Train LSTM on the augmented training data
Now we train the LSTM on the augmented training data set. This uses half the number of non-augmented training data as the previous model.
tagger = LightningLSTMTagger(
EMBEDDING_DIM,
HIDDEN_DIM
)
trainer = pl.Trainer(
max_epochs=30,
gradient_clip_val=100
)
GPU available: True, used: False
TPU available: False, using: 0 TPU cores
trainer.fit(
model=tagger,
train_dataloader=ner_aug_train_ds,
val_dataloaders=ner_valid_ds
)
| Name | Type | Params
----------------------------------------------
0 | word_embeddings | Embedding | 4 M
1 | lstm | LSTM | 395 K
2 | fc | Linear | 4 K
Saving latest checkpoint..
test_res = trainer.test(model=tagger, test_dataloaders=ner_test_ds, verbose=0)

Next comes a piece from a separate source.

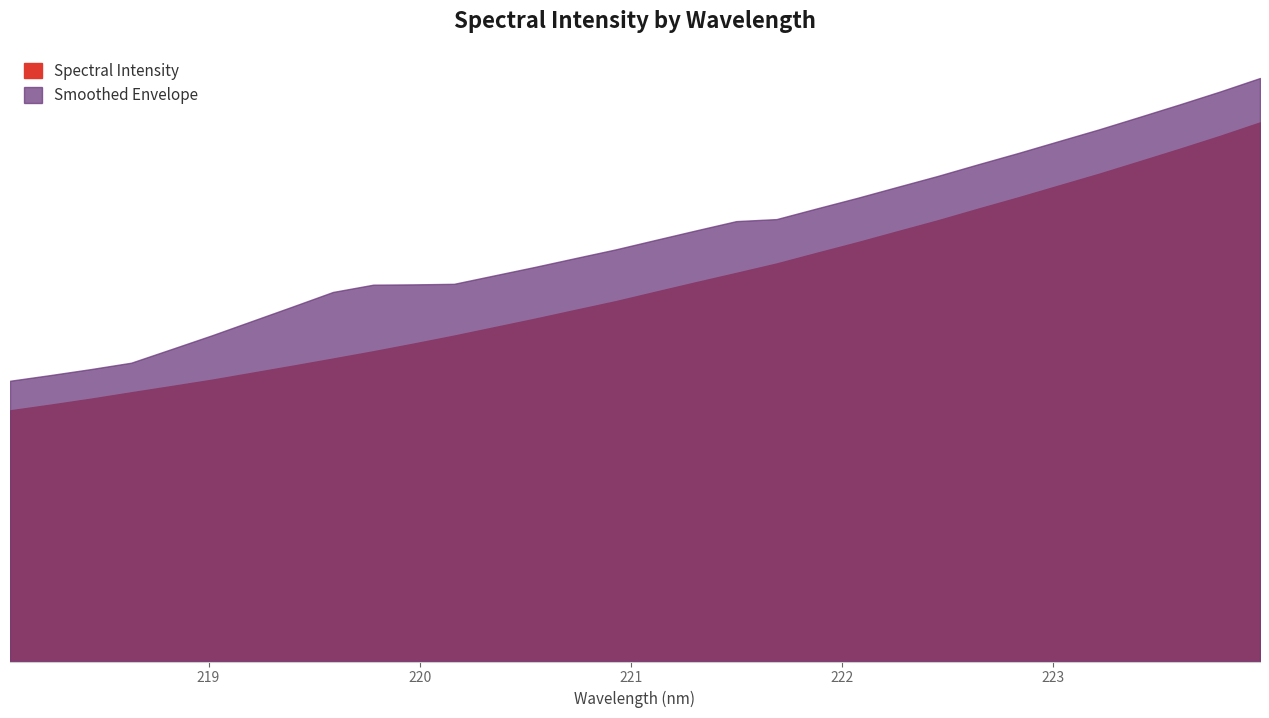

How many values are below 4997?

16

print("Test F1-Score: {:.1%}".format(np.mean([res["test_f1"] for res in test_res])))
Test F1-Score: 32.4%
Notice, that we could achieve a similar F1-score as above using only half the data. This is quite nice!
Wrap-up
We saw how to use transformer models to augment small datasets for named entity recognition. We probably could improve the performance of the approach by fine-tuning the used language model on the available training data or a larger domain specific dataset. Give it a try and let me know how it works for you. Try to apply this approach to other architecture like character LSTMs.